Vor allem Letzteres ist für Gewerbetreibende interessant. "Hier dürften einige Anfragen zu erwarten sein", sagt Werner Schmidt, Sprecher des Bundesbeauftragten für Datenschutz, der künftig übrigens Bundesbeauftragter für Datenschutz und Akteneinsicht heißen soll. Der im Bieterverfahren unterlegene Konkurrent kann sich künftig über die Motive für den Zuschlag der Behörde schlau machen, zumindest so weit sie aktenkundlich sind.

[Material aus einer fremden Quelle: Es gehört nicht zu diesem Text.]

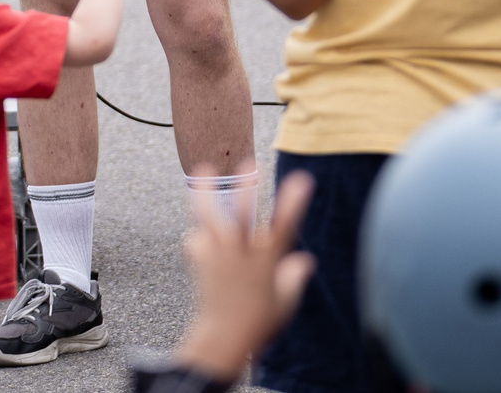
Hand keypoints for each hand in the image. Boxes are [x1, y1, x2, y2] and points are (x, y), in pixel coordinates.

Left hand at [173, 170, 315, 383]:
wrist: (222, 340)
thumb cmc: (258, 324)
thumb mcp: (284, 304)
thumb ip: (293, 279)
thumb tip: (306, 261)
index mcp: (266, 263)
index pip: (284, 226)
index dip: (293, 201)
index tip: (302, 178)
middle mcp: (240, 255)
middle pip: (241, 215)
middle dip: (245, 188)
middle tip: (248, 161)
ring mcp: (217, 256)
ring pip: (209, 217)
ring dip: (206, 193)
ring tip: (203, 169)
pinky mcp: (200, 262)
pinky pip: (195, 239)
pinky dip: (198, 235)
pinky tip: (201, 238)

Schmidt: "Der Druck auf die Behörden nimmt allein schon deshalb zu, weil sie wissen, dass ihr Handeln zusätzlich von der Öffentlichkeit kontrolliert werden kann." Das Vorhaben soll damit auch ein Stück Korruptionsbekämpfung sein.

Das neue Recht gilt nicht schrankenlos. Nach Angaben des Innenministeriums muss das Begehr begründet sein, "nur so" gibt es die Auskunft nicht. Die größte Befürchtung der Gegner des Vorhabens hat sich nach Auskunft Schmierers zumindest in den Ländern nicht bewahrheitet. "Die Querulanten bleiben zuhause", sagt sie. Einige Verwaltungsexperten hätten sie "wie Heuschrecken" in die Behörden einfallen sehen. Im Bundesgesetz wird vorgebaut: Die Akteneinsicht gibt es nicht umsonst. Wer etwas wissen will, muss zahlen.